## WHAT TO WORK ON:
Nothing should be left out when you copy the entries below.

## EXERCISE MATERIALS:
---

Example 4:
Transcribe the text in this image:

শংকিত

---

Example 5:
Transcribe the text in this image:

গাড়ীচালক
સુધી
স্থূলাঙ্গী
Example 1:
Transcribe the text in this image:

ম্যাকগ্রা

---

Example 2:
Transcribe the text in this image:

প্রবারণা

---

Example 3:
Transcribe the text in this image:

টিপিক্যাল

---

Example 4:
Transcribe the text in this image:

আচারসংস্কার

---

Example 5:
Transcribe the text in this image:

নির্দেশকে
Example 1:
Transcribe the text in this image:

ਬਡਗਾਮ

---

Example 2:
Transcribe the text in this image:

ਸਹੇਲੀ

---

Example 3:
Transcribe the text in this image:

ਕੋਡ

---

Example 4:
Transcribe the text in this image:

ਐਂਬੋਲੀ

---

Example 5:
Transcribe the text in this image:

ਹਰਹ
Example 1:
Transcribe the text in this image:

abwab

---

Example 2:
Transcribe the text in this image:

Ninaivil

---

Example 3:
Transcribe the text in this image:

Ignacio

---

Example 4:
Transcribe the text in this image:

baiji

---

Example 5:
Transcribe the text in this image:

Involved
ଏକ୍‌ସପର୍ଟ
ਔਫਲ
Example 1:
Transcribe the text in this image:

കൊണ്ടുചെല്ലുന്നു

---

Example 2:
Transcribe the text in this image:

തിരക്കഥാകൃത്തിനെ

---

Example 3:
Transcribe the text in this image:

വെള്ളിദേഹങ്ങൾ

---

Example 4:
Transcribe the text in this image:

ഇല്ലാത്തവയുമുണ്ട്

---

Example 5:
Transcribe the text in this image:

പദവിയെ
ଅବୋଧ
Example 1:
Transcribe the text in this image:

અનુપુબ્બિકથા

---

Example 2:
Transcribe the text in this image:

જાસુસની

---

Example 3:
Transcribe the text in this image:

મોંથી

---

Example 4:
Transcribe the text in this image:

## RESPONSE BELOW:
---

Example 4:
Transcribe the text in this image:

শংকিত

---

Example 5:
Transcribe the text in this image:

গাড়ীচালক
સુધી
স্থূলাঙ্গী
Example 1:
Transcribe the text in this image:

ম্যাকগ্রা

---

Example 2:
Transcribe the text in this image:

প্রবারণা

---

Example 3:
Transcribe the text in this image:

টিপিক্যাল

---

Example 4:
Transcribe the text in this image:

আচারসংস্কার

---

Example 5:
Transcribe the text in this image:

নির্দেশকে
Example 1:
Transcribe the text in this image:

ਬਡਗਾਮ

---

Example 2:
Transcribe the text in this image:

ਸਹੇਲੀ

---

Example 3:
Transcribe the text in this image:

ਕੋਡ

---

Example 4:
Transcribe the text in this image:

ਐਂਬੋਲੀ

---

Example 5:
Transcribe the text in this image:

ਹਰਹ
Example 1:
Transcribe the text in this image:

abwab

---

Example 2:
Transcribe the text in this image:

Ninaivil

---

Example 3:
Transcribe the text in this image:

Ignacio

---

Example 4:
Transcribe the text in this image:

baiji

---

Example 5:
Transcribe the text in this image:

Involved
ଏକ୍‌ସପର୍ଟ
ਔਫਲ
Example 1:
Transcribe the text in this image:

കൊണ്ടുചെല്ലുന്നു

---

Example 2:
Transcribe the text in this image:

തിരക്കഥാകൃത്തിനെ

---

Example 3:
Transcribe the text in this image:

വെള്ളിദേഹങ്ങൾ

---

Example 4:
Transcribe the text in this image:

ഇല്ലാത്തവയുമുണ്ട്

---

Example 5:
Transcribe the text in this image:

പദവിയെ
ଅବୋଧ
Example 1:
Transcribe the text in this image:

અનુપુબ્બિકથા

---

Example 2:
Transcribe the text in this image:

જાસુસની

---

Example 3:
Transcribe the text in this image:

મોંથી

---

Example 4:
Transcribe the text in this image:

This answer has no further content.